The effectiveness of thalidomide in treating inflammatory bowel disease (IBD) has been widely recognized. Meanwhile, many serious adverse drug reactions have been observed, but no know reports on ovarian reserve function.
Female patients, ranging in age between 18 and 40, were referred to our institution to undergo sex hormone detection and ultrasonic scanning for ovarian function assessment, between February 1, 2016 and September 31, 2016.

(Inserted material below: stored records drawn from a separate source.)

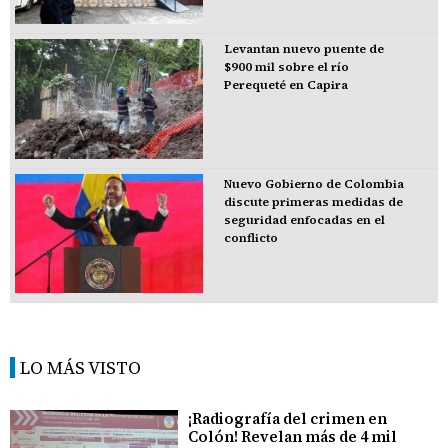
Levantan nuevo puente de
$900 mil sobre el río
Perequeté en Capira
Nuevo Gobierno de Colombia
discute primeras medidas de
seguridad enfocadas en el
conflicto
LO MÁS VISTO
¡Radiografía del crimen en
Colón! Revelan más de 4 mil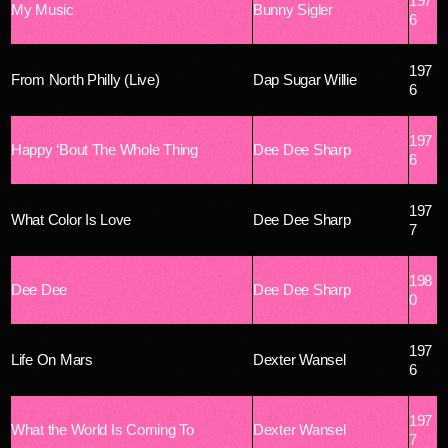
197
My Music
Bunny Sigler
6
197
From North Philly (Live)
Dap Sugar Willie
6
197
Happy ‘Bout The Whole Thing
Dee Dee Sharp
6
197
What Color Is Love
Dee Dee Sharp
7
198
Dee Dee
Dee Dee Sharp
0
197
Life On Mars
Dexter Wansel
6
197
What the World Is Coming To
Dexter Wansel
7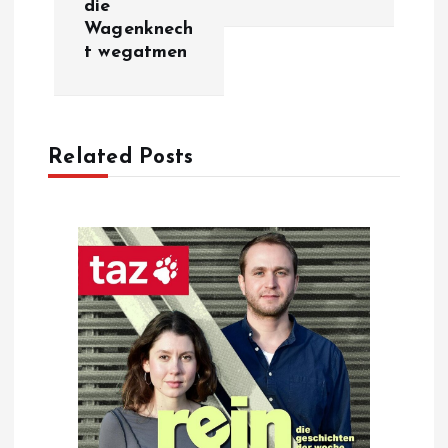
die
Wagenknech
n
t wegatmen
a
v
Related Posts
i
g
a
t
i
o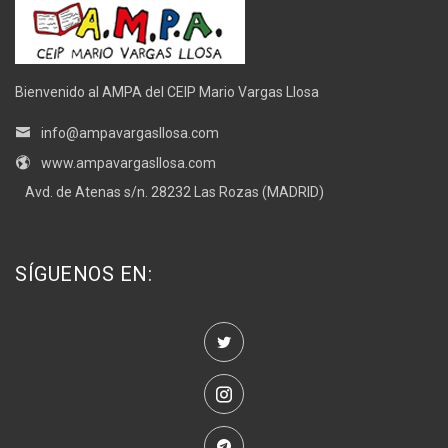
Bienvenido al AMPA del CEIP Mario Vargas Llosa
info@ampavargasllosa.com
www.ampavargasllosa.com
Avd. de Atenas s/n. 28232 Las Rozas (MADRID)
SÍGUENOS EN: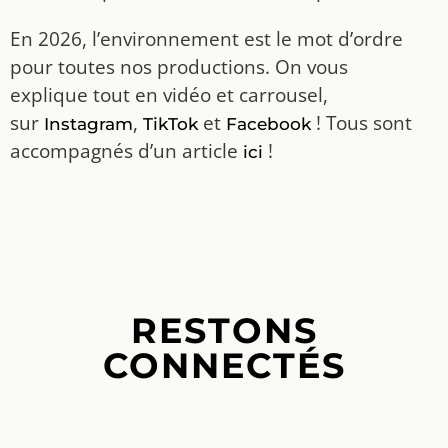
En 2026, l’environnement est le mot d’ordre
pour toutes nos productions. On vous
explique tout en vidéo et carrousel,
sur
,
et
! Tous sont
Instagram
TikTok
Facebook
accompagnés d’un article
!
ici
RESTONS
CONNECTÉS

Thirty-three patients treated with thalidomide (group A), 73 patients without thalidomide (group B), and 78 healthy women as control were studied. Menstrual disorder was higher in group A than group B (78.8% vs 57.2%, P < 0.05), and both groups were higher than control group 33.3%, P < 0.05. Anti-Mullerian hormone (AMH) levels and antral follicle count (AFC) in group A were lower than group B, P < 0.05, while estradiol (E2) and follicle-stimulating hormone (FSH) levels were no different between 2 groups. Crohn Disease Endoscopic Index of Severity (CDEIS) and thalidomide were the independent risk factors in diminished ovarian reserve (DOR), and when dose reached 75 mg/day, 5 g total, or when treatment time reached 10 months respectively. These influence may increasing (P < 0.05), but they may recover after stopping (P < 0.05).
Thalidomide was an independent risk factor leading to DOR in female IBD patients, the influence may increasing when daily dose and accumulated dose reached 75 mg/day and 5 g total dose, but may be reversed by stopping.